Supporting this tragic view of honor in the face of sure defeat, Binx’s narration abounds with references to knights, crusaders and Roman stoics, and the characteristics of such heroes are attributed to those around Binx, including his successful, Catholic Uncle Jules (his victory in the World is total and unqualified) and to a lesser degree his college friend Walter (a model to others, an arbiter of taste), who is engaged to Binx’s emotionally fragile cousin Kate. Yet, Binx rejects his Aunt Emily’s worldview, telling her he feels no obligation to make a contribution to the doomed fight against dissolution.

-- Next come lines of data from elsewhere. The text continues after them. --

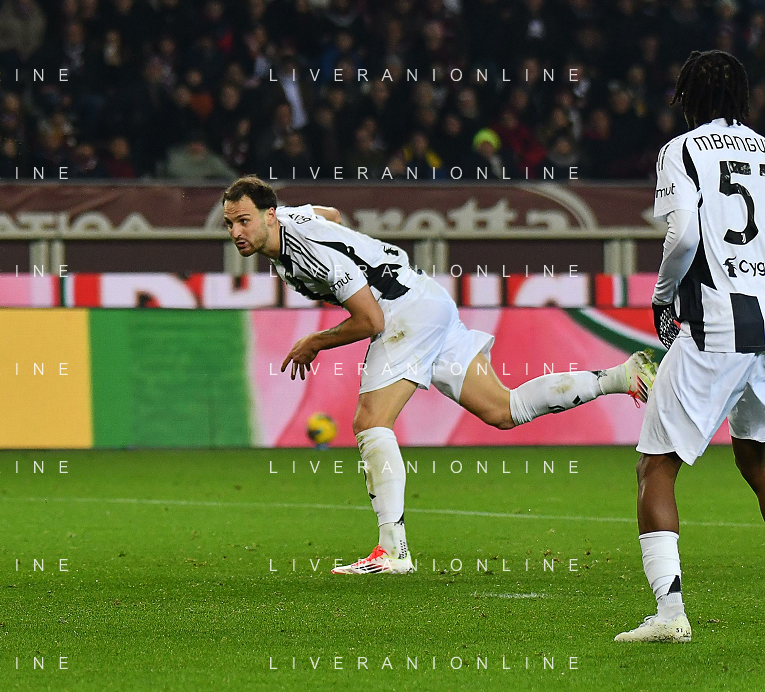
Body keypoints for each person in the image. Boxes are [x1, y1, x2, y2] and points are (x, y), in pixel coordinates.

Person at [221, 175, 657, 574]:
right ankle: (621, 377)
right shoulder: (291, 219)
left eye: (244, 221)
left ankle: (392, 551)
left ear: (270, 215)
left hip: (403, 311)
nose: (236, 232)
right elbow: (330, 215)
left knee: (371, 421)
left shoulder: (309, 254)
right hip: (426, 298)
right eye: (229, 224)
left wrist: (314, 341)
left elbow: (370, 320)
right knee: (504, 410)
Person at [621, 50, 765, 643]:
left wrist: (662, 297)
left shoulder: (680, 151)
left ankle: (669, 614)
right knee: (757, 456)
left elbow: (681, 236)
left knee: (656, 464)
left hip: (718, 322)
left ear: (687, 97)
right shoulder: (764, 149)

When I first read “The Moviegoer” three decades ago, during my time as an English major at Loyola University in New Orleans, I took Binx’s quest as it is ostensibly presented, as an honest effort to wrest meaning from a world revolving around rituals that have ceased to be relevant. I may have recognized the ironies embedded in the narrative tapestry Percy weaves, but I did not experience Binx as unstable or intellectually dishonest. Today, Binx strikes me as a detached, dreamy young man with a grandiose, self-important view of himself who propounds a diagnosis of the ills of the world around him that serves little purpose other than supporting his own bloated self-image. Here are just a few examples of his intense self-involvement:
Binx continually offers up a deprecating self-assessment — I’m not that smart– but he also claims that he would much rather luxuriate in his own deep insights than be stuck in the everydayness of life-transforming medical research. It never dawns on Binx that these endeavors are not mutually exclusive.
Binx eschews established communities, whether it be the respected Krewe of Neptune of which he remains a member or spending time with a group of good fellows who have gone in together on the purchase of a man-cave houseboat. Yet he admits, with little or no self-consciousness, that during college he was so intent on impressing Walter that he was willing to ridicule others within his own fraternity to gain Walter’s approval.
Binx abandons a group of friends, fellow war veterans, with whom he has made a connection hiking the Appalachian Trail because he cannot make them happy. Binx, distracted by his own fantasies and depressed feelings, assumes that because he cannot feel sufficiently connected with his friends that the connection is inherently unworthy.
In Binx, Percy has created an ideal postmodern anti-hero, a legend in his own mind in the parlance of our time (to paraphrase another popular and self-involved anti-hero). As the first section of the book comes to a close, Binx and Kate, his cousin by marriage who has survived her own tragedies and who has sought refuge in alcohol and drugs as well as creativity, take in a Mardi Gras parade but take their leave before Walter appears, opting instead for the New Orleans-based medical thriller “Panic in the Streets” in which the film’s physician hero must save the City from the threat of an infectious plague. The malady threatening Binx resides within his own consciousness, and Percy, the physician-turned-novelist, has set himself the tall task of rescuing Binx from himself, or at the very least to go down fighting.